On 18 November 1963, US President John F Kennedy performed that oddest of presidential duties – he pardoned a Thanksgiving turkey outside the Oval Office. Less than a week later he was gunned down in Dallas. In his Thanksgiving proclamation, issued before that fatal day, he said: “As we express our gratitude, we must never forget that the highest appreciation is not to utter words but to live by them.”
JFK of course defeated Richard Nixon in 1960 by the slimmest of margins. Back then 69 million Americans went to the polls and just 12,000 of them determined who became President (according to a 1961 GOP report quoted by Victor Lasky in his book JFK the Man & the Myth).
There are so many sliding doors and ‘what if?’ moments in history, in our lives. If it had rained in key states would Nixon have won? An influential 2007 study found that bad weather depresses voter turnout but favours Republicans as marginalised voters who tend to support Democrats are deterred by inclement conditions.
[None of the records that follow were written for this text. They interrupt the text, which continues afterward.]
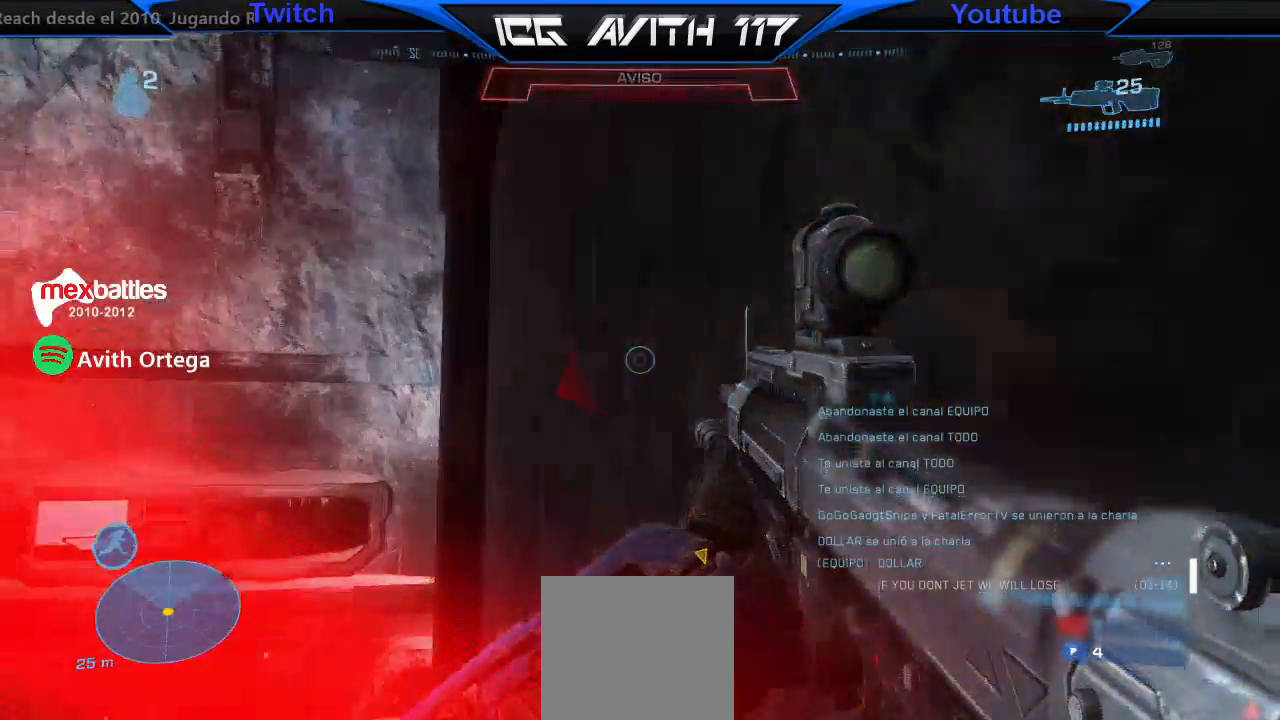
{"buttons": [], "left_stick": "up", "right_stick": "center", "events": [[367, "left_stick", "center"], [433, "left_stick", "up"], [433, "right_stick", "center"]]}
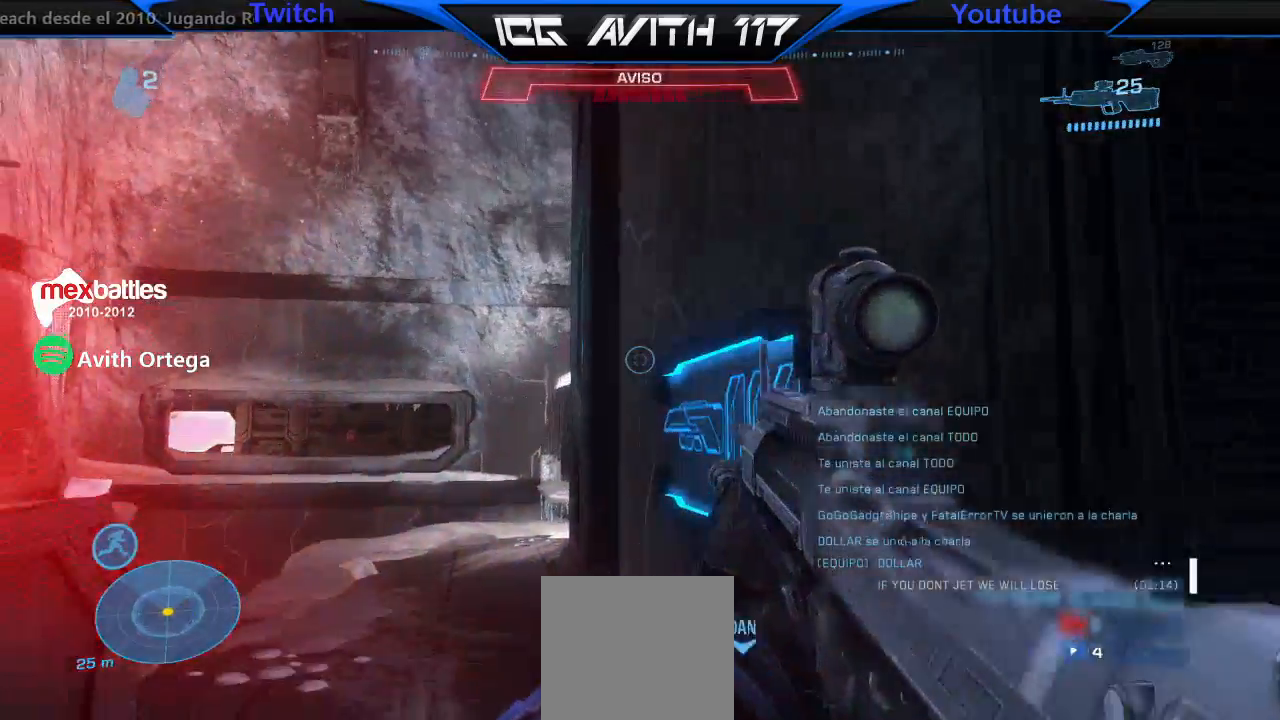
{"buttons": ["L1"], "left_stick": "up", "right_stick": "center", "events": [[67, "right_stick", "up"], [333, "right_stick", "center"], [500, "L1", "down"]]}
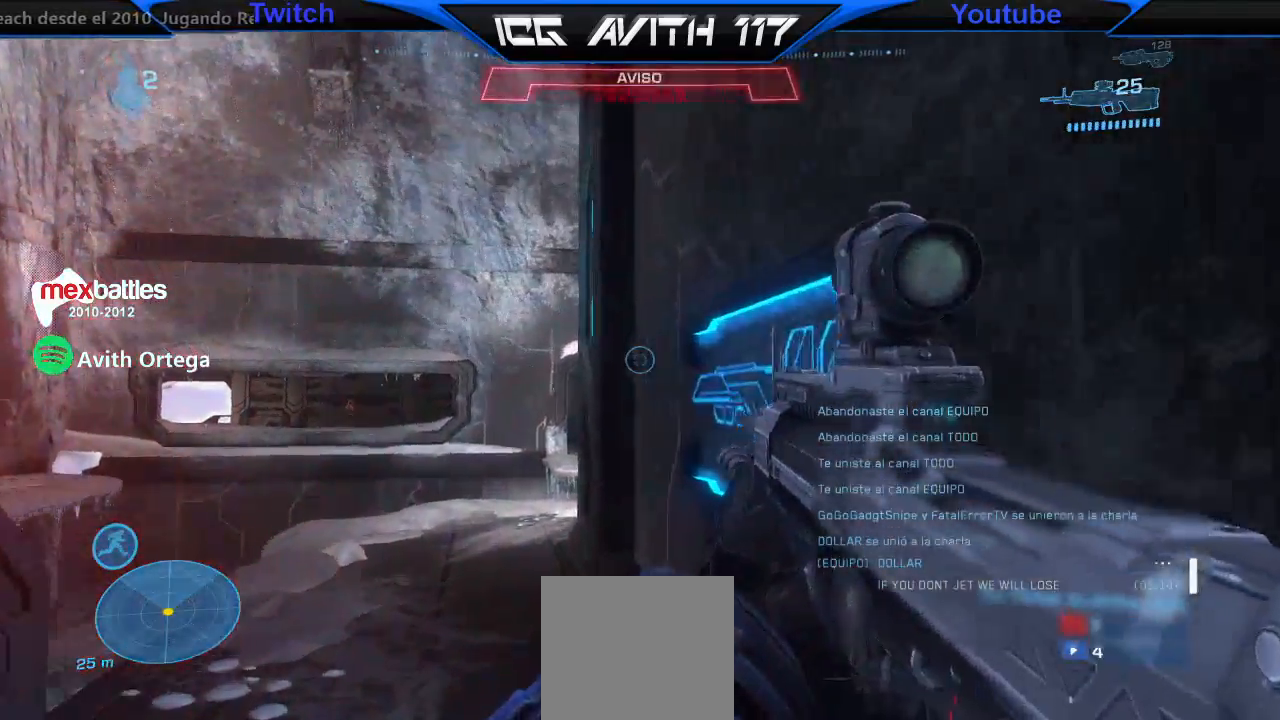
{"buttons": ["R2"], "left_stick": "up", "right_stick": "right", "events": [[100, "L1", "up"], [433, "right_stick", "right"], [500, "R2", "down"]]}
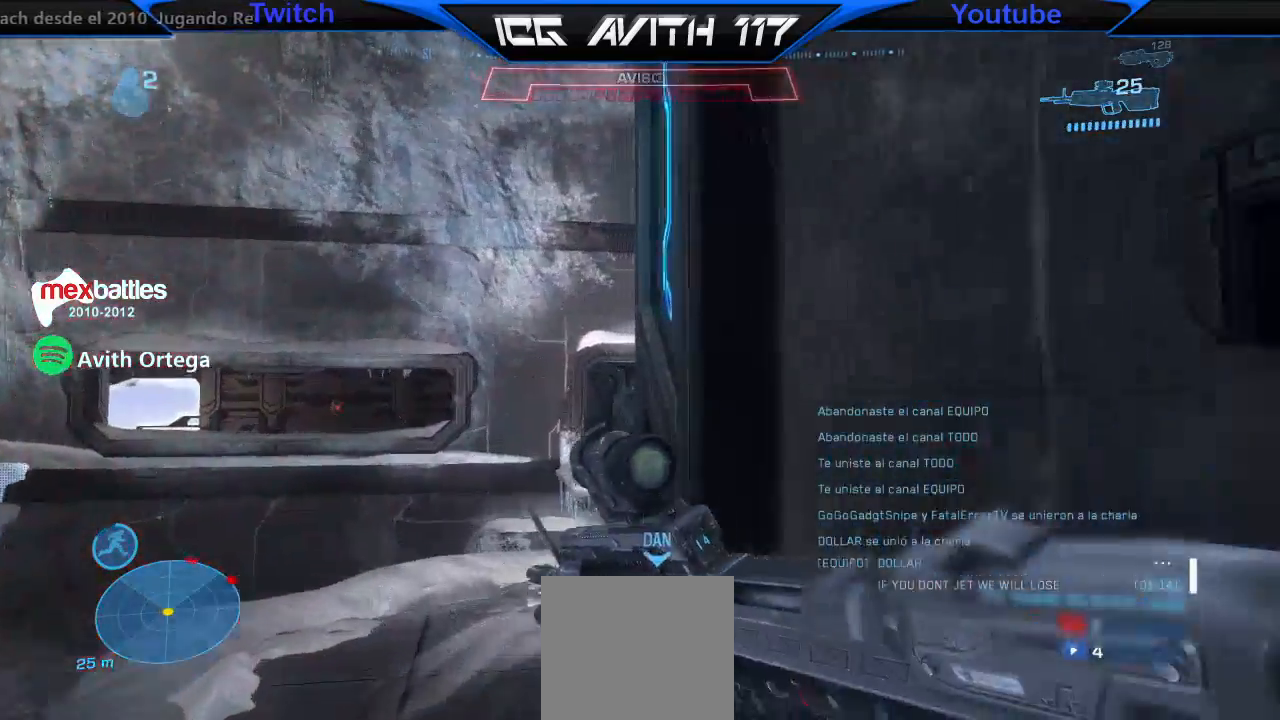
{"buttons": [], "left_stick": "center", "right_stick": "center", "events": [[100, "R2", "up"], [100, "right_stick", "center"], [167, "left_stick", "up-left"], [233, "right_stick", "down-right"], [367, "left_stick", "center"], [367, "right_stick", "center"]]}
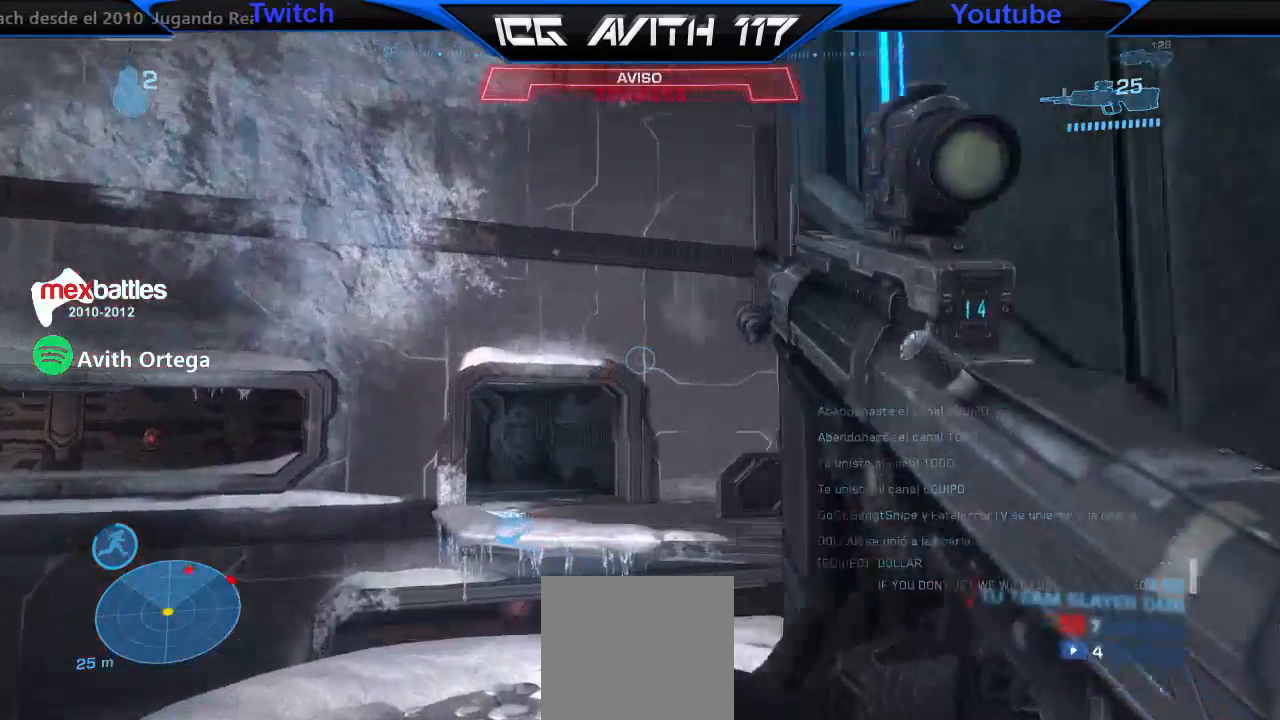
{"buttons": [], "left_stick": "down-right", "right_stick": "down", "events": [[100, "right_stick", "down-right"], [167, "left_stick", "left"], [233, "right_stick", "center"], [333, "left_stick", "down-right"], [367, "right_stick", "down"]]}
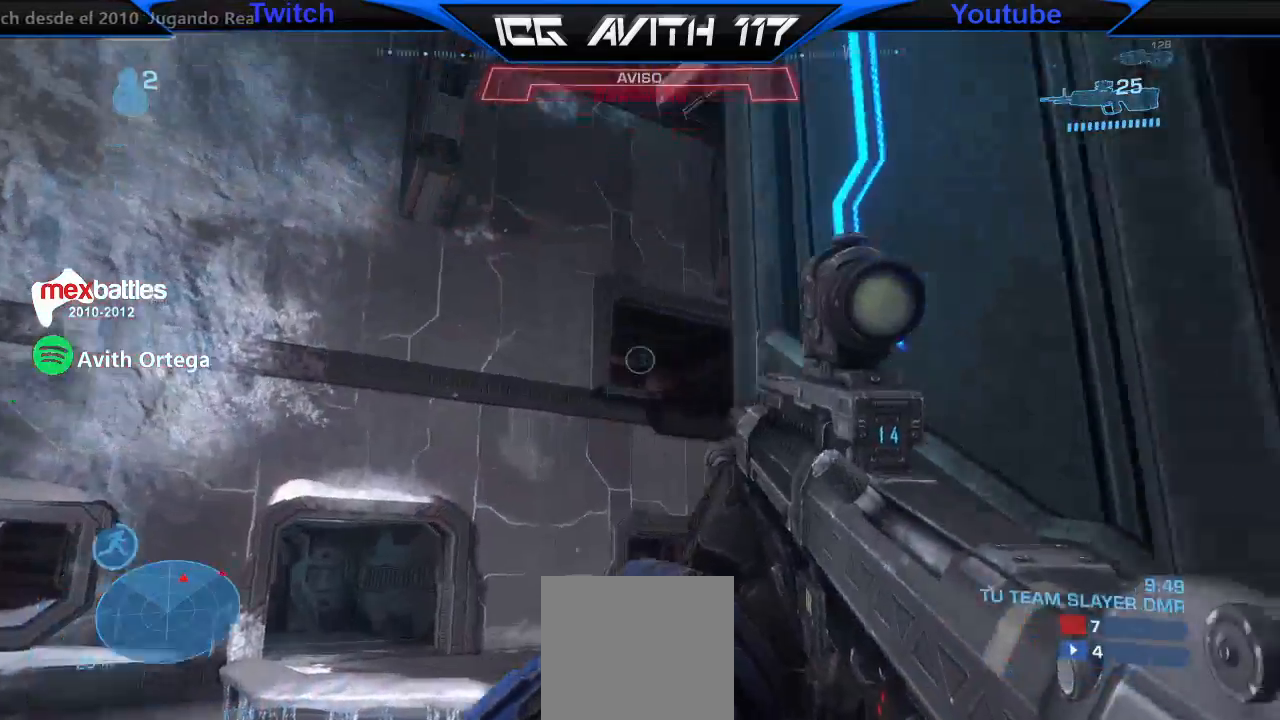
{"buttons": [], "left_stick": "down-right", "right_stick": "up-left", "events": [[67, "R2", "down"], [133, "right_stick", "left"], [200, "R2", "up"], [233, "right_stick", "up"], [300, "right_stick", "up-left"]]}
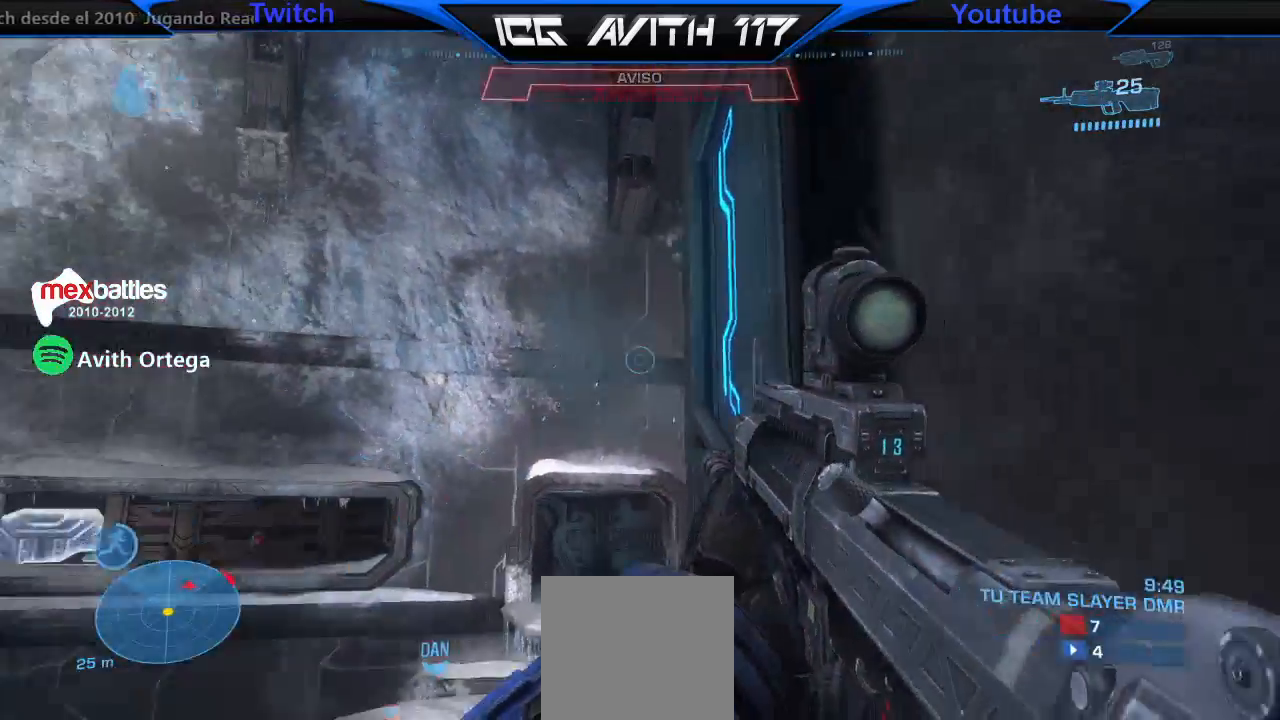
{"buttons": [], "left_stick": "down-right", "right_stick": "up", "events": [[100, "right_stick", "up"]]}
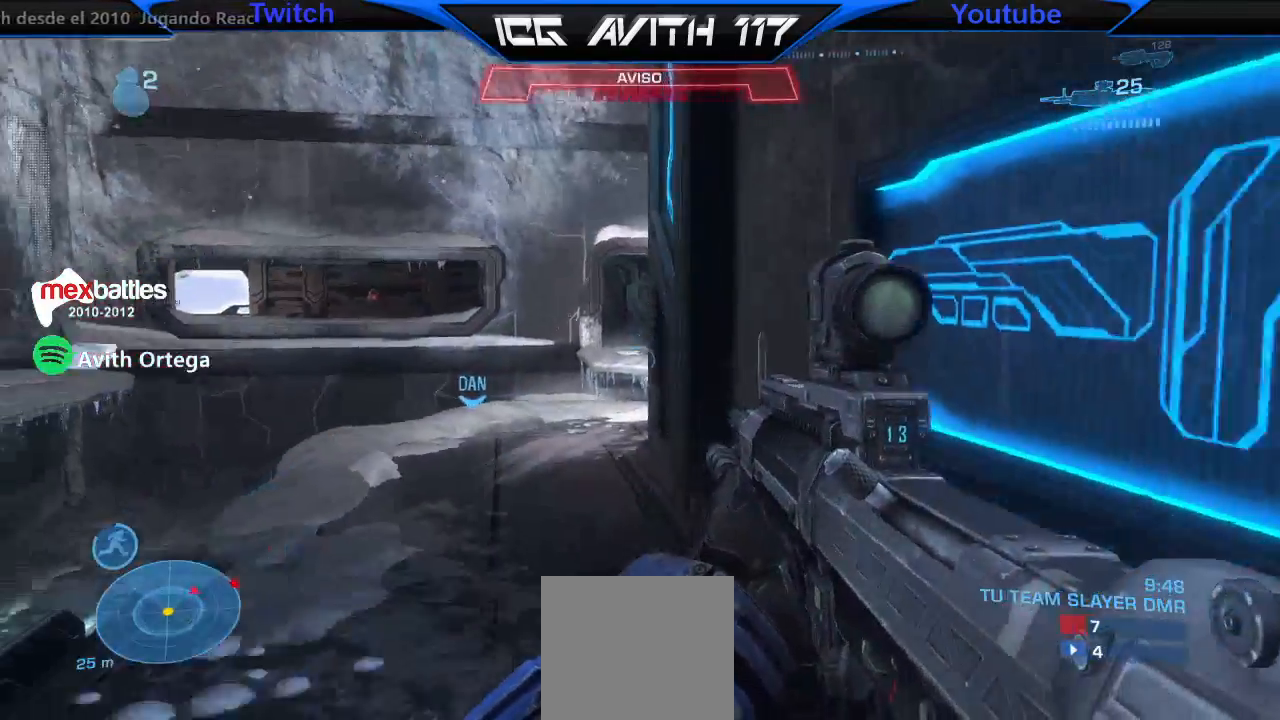
{"buttons": [], "left_stick": "down-right", "right_stick": "down", "events": [[133, "L2", "down"], [233, "L2", "up"], [233, "right_stick", "center"], [467, "right_stick", "down"]]}
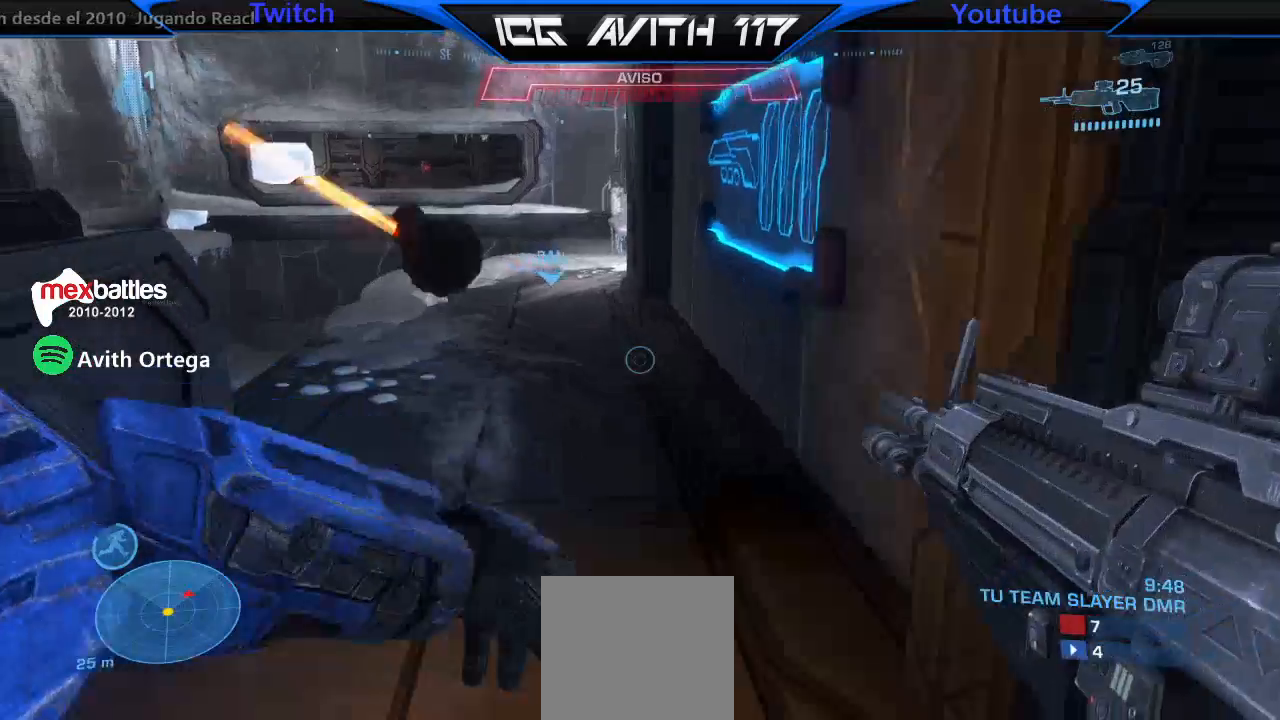
{"buttons": [], "left_stick": "center", "right_stick": "down", "events": [[167, "left_stick", "center"], [200, "right_stick", "center"], [333, "right_stick", "down"]]}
It is set to be a dry election day in most of the USA so it could bode well for one of the unlikeliest but greatest fundraisers of all time – Joe Biden. And while the rich and famous have supported him, his September haul was mostly a grassroots affair with donations coming from 5.5 million donors with an average contribution of about US$44.
Like all good fundraisers, the presidential candidate took to Twitter to thank his donors. “To every person who chipped in a few dollars last month — thank you. Because of your support, we raised an astounding $383 million. I’m incredibly humbled.”
Will it be enough? We’ll all know by the time you read this magazine.
But like Joe and all the great fundraisers out there, we are humbled by the support we receive. Especially during this tumultuous, troubling and strange year.
We utter the words and hope to live by them. Thank you.